After departing Advisorport, Jeffrey became a Technical Lead at Telerx – a customer service call-center company. At Telerx, Jeffrey would sharpen his toolset in the .Net space and start to embrace agile methodologies to deliver cutting edge solutions to customers. As this mindset started to sink in with Jeffrey, he departed Telerx for Frontline Technologies.
At Frontline, Jeffrey participated in the development of one of the busiest “software as a service” applications in the United States. He brought innovative ideas, development standards, and raised the level of software quality being delivered through agile methodology techniques like unit testing. While at Frontline, Jeffrey started to engage the INETA (International .Net User Group Association) and participated in lecturing at several user groups, code camps, and other events.

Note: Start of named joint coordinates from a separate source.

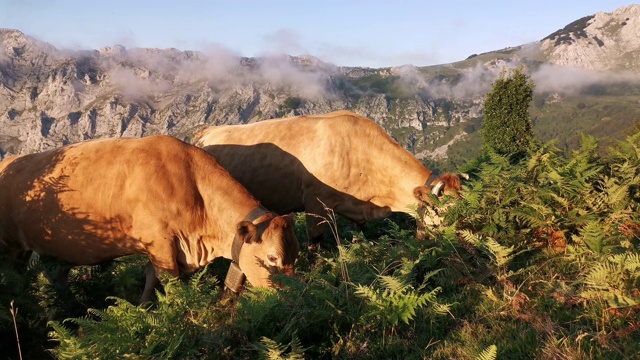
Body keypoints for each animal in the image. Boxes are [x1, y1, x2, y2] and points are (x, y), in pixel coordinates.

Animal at [0, 134, 298, 300]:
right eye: (273, 258)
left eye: (296, 257)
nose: (293, 299)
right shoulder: (159, 242)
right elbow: (171, 284)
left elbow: (150, 278)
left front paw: (143, 307)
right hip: (11, 247)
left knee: (54, 275)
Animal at [191, 109, 464, 248]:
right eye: (445, 214)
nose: (466, 244)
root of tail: (207, 131)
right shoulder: (315, 202)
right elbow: (315, 241)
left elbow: (359, 233)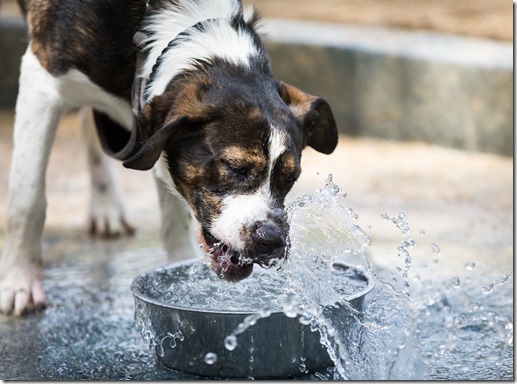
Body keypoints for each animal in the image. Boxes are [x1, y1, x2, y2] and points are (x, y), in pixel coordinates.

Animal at [0, 0, 336, 316]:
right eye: (235, 168)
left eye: (290, 178)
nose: (272, 241)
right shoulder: (41, 81)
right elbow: (27, 203)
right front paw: (19, 283)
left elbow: (176, 223)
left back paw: (106, 205)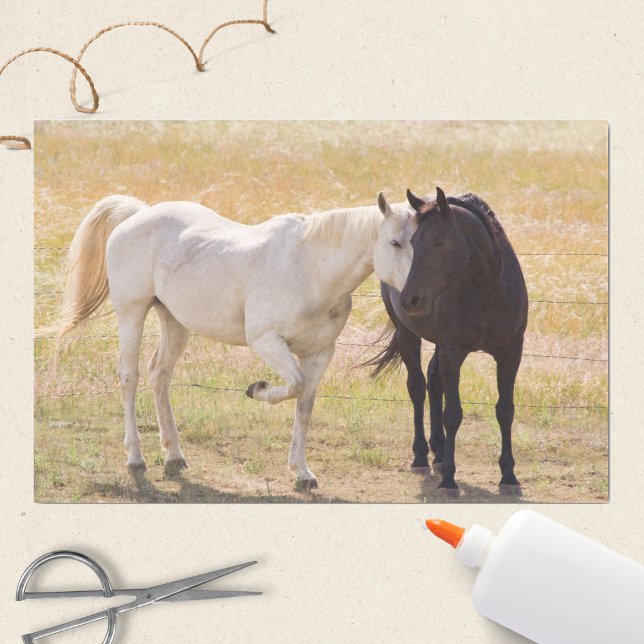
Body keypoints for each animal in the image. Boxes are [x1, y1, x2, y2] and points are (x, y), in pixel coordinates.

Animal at [53, 194, 416, 489]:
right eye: (395, 243)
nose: (412, 298)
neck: (311, 269)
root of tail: (137, 214)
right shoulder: (267, 341)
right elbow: (294, 386)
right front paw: (257, 389)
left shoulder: (319, 353)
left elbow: (304, 405)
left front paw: (301, 472)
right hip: (132, 313)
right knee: (130, 377)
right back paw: (135, 457)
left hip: (174, 321)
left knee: (160, 375)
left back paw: (174, 455)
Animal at [366, 187, 528, 495]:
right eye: (413, 242)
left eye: (439, 243)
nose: (410, 299)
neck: (487, 289)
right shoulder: (454, 352)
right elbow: (453, 413)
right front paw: (450, 479)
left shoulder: (511, 353)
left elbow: (505, 410)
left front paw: (509, 475)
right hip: (408, 335)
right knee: (417, 387)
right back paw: (421, 456)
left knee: (433, 381)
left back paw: (439, 452)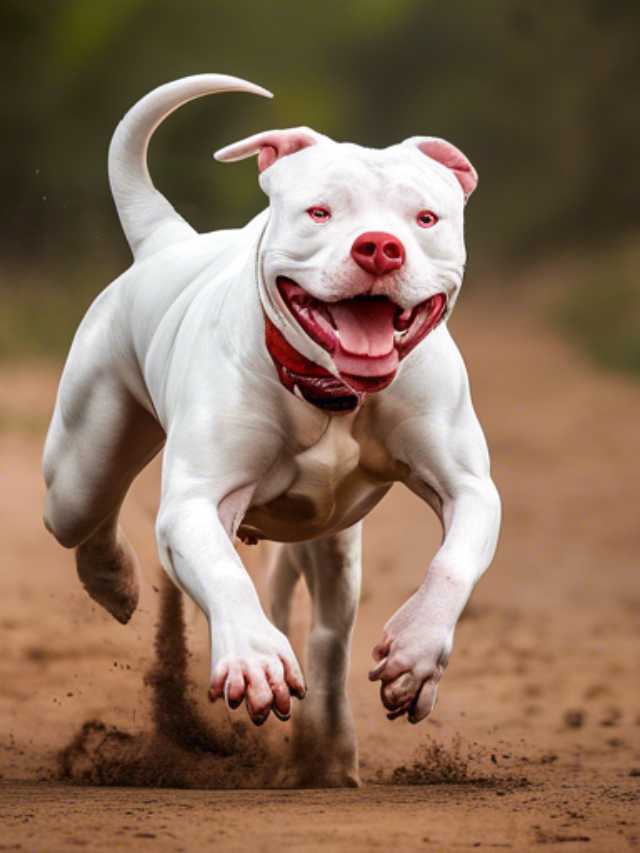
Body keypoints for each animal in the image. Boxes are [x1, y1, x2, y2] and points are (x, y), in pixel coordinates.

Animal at [43, 75, 500, 784]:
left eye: (425, 219)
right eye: (320, 213)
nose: (379, 245)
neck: (333, 395)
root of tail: (166, 241)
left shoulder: (469, 486)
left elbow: (453, 562)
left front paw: (417, 654)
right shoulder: (197, 502)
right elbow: (225, 575)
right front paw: (255, 661)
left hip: (333, 541)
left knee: (330, 635)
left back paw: (330, 753)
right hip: (81, 464)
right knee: (88, 516)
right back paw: (114, 578)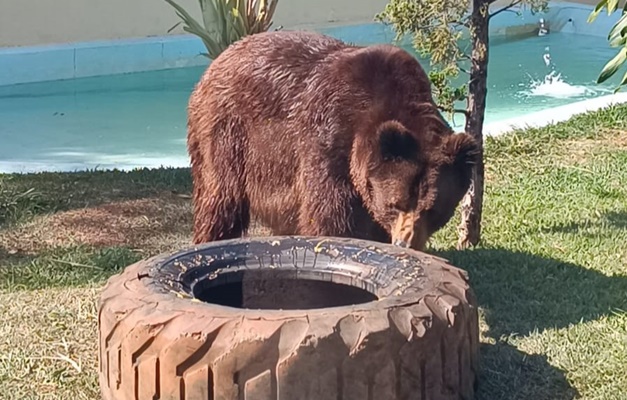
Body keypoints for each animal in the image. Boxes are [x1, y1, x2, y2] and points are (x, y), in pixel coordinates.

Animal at [186, 30, 480, 250]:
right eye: (395, 204)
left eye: (434, 210)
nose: (404, 243)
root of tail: (220, 58)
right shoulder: (328, 141)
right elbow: (331, 216)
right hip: (227, 134)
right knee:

This lecturing / coaching experience caught on with Jeffrey and he began documenting and sharing his experiences on Twitter and his blog. With some success in those areas, he reached for more and joined Telerik.
Telerik gave Jeff a tremendous opportunity to reach more developers than ever before. He spent a lot of time writing blog posts, e-books, presentations, webinars, and the occasional training course. While preparing for a webinar at the end of October, the trademark pirate hat gimmick was launched. With that look, Jeff became the ASP.NET pirate – with the ability to force ASP.NET web forms and applications to do extraordinary things they were never intended to do. All good things must come to an end, and Jeff departed Telerik when the right opportunity with Microsoft came about.